* Problem description
Reproduce each of the entries below word for word, keeping every line unchanged.
--- START ---
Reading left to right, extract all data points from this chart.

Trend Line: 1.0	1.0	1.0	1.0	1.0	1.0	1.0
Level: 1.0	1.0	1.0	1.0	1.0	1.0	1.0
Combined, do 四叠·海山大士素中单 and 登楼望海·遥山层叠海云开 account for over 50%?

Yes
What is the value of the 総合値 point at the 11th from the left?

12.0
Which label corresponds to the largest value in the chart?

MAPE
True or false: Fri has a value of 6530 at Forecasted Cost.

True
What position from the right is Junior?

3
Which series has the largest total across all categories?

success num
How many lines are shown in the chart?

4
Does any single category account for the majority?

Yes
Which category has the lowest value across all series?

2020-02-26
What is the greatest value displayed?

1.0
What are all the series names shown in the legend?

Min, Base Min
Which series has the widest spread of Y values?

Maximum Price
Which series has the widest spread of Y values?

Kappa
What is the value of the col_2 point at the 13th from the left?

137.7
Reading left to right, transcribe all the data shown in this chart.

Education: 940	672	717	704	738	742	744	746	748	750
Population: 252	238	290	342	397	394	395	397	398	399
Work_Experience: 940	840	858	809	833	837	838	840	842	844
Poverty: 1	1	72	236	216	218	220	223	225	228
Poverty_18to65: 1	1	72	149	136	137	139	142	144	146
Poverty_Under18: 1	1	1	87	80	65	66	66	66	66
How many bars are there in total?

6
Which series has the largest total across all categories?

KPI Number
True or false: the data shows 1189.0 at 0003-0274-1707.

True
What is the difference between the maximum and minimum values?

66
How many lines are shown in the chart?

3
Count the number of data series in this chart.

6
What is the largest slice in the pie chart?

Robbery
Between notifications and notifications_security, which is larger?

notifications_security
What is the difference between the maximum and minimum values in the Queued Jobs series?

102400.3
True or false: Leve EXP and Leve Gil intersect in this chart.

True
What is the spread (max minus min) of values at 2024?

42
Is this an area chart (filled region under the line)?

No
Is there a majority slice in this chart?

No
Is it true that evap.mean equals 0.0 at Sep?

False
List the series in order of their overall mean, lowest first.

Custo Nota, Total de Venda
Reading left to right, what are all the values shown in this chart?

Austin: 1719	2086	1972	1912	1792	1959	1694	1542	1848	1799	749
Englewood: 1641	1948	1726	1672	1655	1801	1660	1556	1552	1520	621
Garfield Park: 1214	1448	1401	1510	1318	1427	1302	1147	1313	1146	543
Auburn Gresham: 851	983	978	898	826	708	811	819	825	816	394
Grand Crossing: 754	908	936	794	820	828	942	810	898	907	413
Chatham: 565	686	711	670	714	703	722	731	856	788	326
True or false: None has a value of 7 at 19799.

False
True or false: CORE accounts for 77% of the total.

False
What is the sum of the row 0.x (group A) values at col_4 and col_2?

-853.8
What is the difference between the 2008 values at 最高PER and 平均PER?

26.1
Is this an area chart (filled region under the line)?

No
--- END ---
* Result for this task
Reading left to right, extract all data points from this chart.

Trend Line: 1.0	1.0	1.0	1.0	1.0	1.0	1.0
Level: 1.0	1.0	1.0	1.0	1.0	1.0	1.0
Combined, do 四叠·海山大士素中单 and 登楼望海·遥山层叠海云开 account for over 50%?

Yes
What is the value of the 総合値 point at the 11th from the left?

12.0
Which label corresponds to the largest value in the chart?

MAPE
True or false: Fri has a value of 6530 at Forecasted Cost.

True
What position from the right is Junior?

3
Which series has the largest total across all categories?

success num
How many lines are shown in the chart?

4
Does any single category account for the majority?

Yes
Which category has the lowest value across all series?

2020-02-26
What is the greatest value displayed?

1.0
What are all the series names shown in the legend?

Min, Base Min
Which series has the widest spread of Y values?

Maximum Price
Which series has the widest spread of Y values?

Kappa
What is the value of the col_2 point at the 13th from the left?

137.7
Reading left to right, transcribe all the data shown in this chart.

Education: 940	672	717	704	738	742	744	746	748	750
Population: 252	238	290	342	397	394	395	397	398	399
Work_Experience: 940	840	858	809	833	837	838	840	842	844
Poverty: 1	1	72	236	216	218	220	223	225	228
Poverty_18to65: 1	1	72	149	136	137	139	142	144	146
Poverty_Under18: 1	1	1	87	80	65	66	66	66	66
How many bars are there in total?

6
Which series has the largest total across all categories?

KPI Number
True or false: the data shows 1189.0 at 0003-0274-1707.

True
What is the difference between the maximum and minimum values?

66
How many lines are shown in the chart?

3
Count the number of data series in this chart.

6
What is the largest slice in the pie chart?

Robbery
Between notifications and notifications_security, which is larger?

notifications_security
What is the difference between the maximum and minimum values in the Queued Jobs series?

102400.3
True or false: Leve EXP and Leve Gil intersect in this chart.

True
What is the spread (max minus min) of values at 2024?

42
Is this an area chart (filled region under the line)?

No
Is there a majority slice in this chart?

No
Is it true that evap.mean equals 0.0 at Sep?

False
List the series in order of their overall mean, lowest first.

Custo Nota, Total de Venda
Reading left to right, what are all the values shown in this chart?

Austin: 1719	2086	1972	1912	1792	1959	1694	1542	1848	1799	749
Englewood: 1641	1948	1726	1672	1655	1801	1660	1556	1552	1520	621
Garfield Park: 1214	1448	1401	1510	1318	1427	1302	1147	1313	1146	543
Auburn Gresham: 851	983	978	898	826	708	811	819	825	816	394
Grand Crossing: 754	908	936	794	820	828	942	810	898	907	413
Chatham: 565	686	711	670	714	703	722	731	856	788	326
True or false: None has a value of 7 at 19799.

False
True or false: CORE accounts for 77% of the total.

False
What is the sum of the row 0.x (group A) values at col_4 and col_2?

-853.8
What is the difference between the 2008 values at 最高PER and 平均PER?

26.1
Is this an area chart (filled region under the line)?

No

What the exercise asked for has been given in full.